Billy was freed in January 1880 and drifted to Philadelphia, where he was frequently seen in the new high-end saloon run by the Brotherton brothers, who themselves had recently been released from San Quentin. In April 1881, Forrester was captured during a house burglary in Philadelphia, resulting in his trial, conviction, and sentencing to Eastern State Penitentiary for five years. His term ended there in November 1885.

Byrnes picks up Billy’s history in his 1895 edition:

Shortly after Forrester‘s release from the Eastern Penitentiary, at Philadelphia, Pa. (in November, 1885), he was arrested at Richmond, Va., as Frank Renfrew, charged with breaking into the residence of one A. L. Lee. He was indicted for burglary and carrying burglars’ tools. While in jail awaiting trial he escaped, and the next heard from him was his arrest at Chester, Pa., in 1887, under the name of James Robinson, for safe breaking and shooting at a police officer.

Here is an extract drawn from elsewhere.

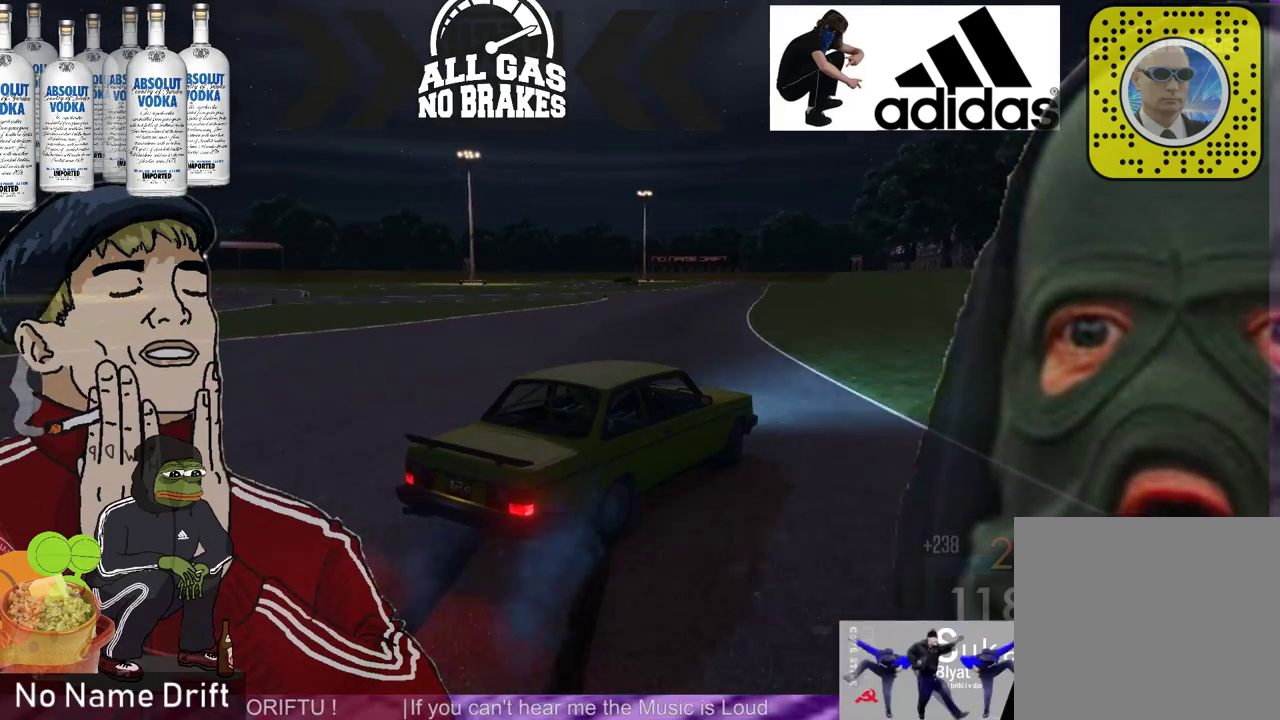
{"buttons": ["R2"], "left_stick": "center", "events": [[267, "left_stick", "left"], [433, "left_stick", "center"]]}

He was convicted at Media, Pa., and sentenced to four years in the Eastern Penitentiary, at Philadelphia, Pa. He was released from there on March 20, 1891, re-arrested, taken to Richmond Va., where he plead guilty to having burglars’ tools in his possession, and was sentenced to five years in the penitentiary on April 9, 1891. Forrester’s time expired at Richmond, Va., on August 17, 1895.

It should be noted that while Billy was devoting time to prison in Philadelphia and Richmond between 1885 and 1895, another criminal who took the alias “Billy Forrester” was active in Denver, Butte, and Chicago. His specialty was safe-cracking.

After Billy got out of prison in Richmond in 1895, he was taken in Washington, D. C. and held to account for a robbery there. He was sentenced to ten years, to be served in Albany County Penitentiary in New York.

Gaining his freedom in 1902, Billy went to New York City and lived for awhile with an old friend, Dan Noble. Flat broke, he approached the Pinkerton Agency in New York and asked for a loan to tide him over until he gained employment. They offered him a small amount in cash, and tried to recruit him as an informer. He declined.

He was never heard from again, until 1909, when he went to Buffalo to meet William A. Pinkerton. Though he tried to press Pinkerton to support his claim to back pay from the Navy, in truth he seemed just pleased to talk to his old adversary.

Billy was then working as a facilities superintendent for “a major Catholic institution near Niagara Falls,” described as a large monastery. This almost certain refers to the Mount Carmel monastery in Niagara Falls, Ontario. Billy managed a staff of seven there, working from 1903 until his death in 1912.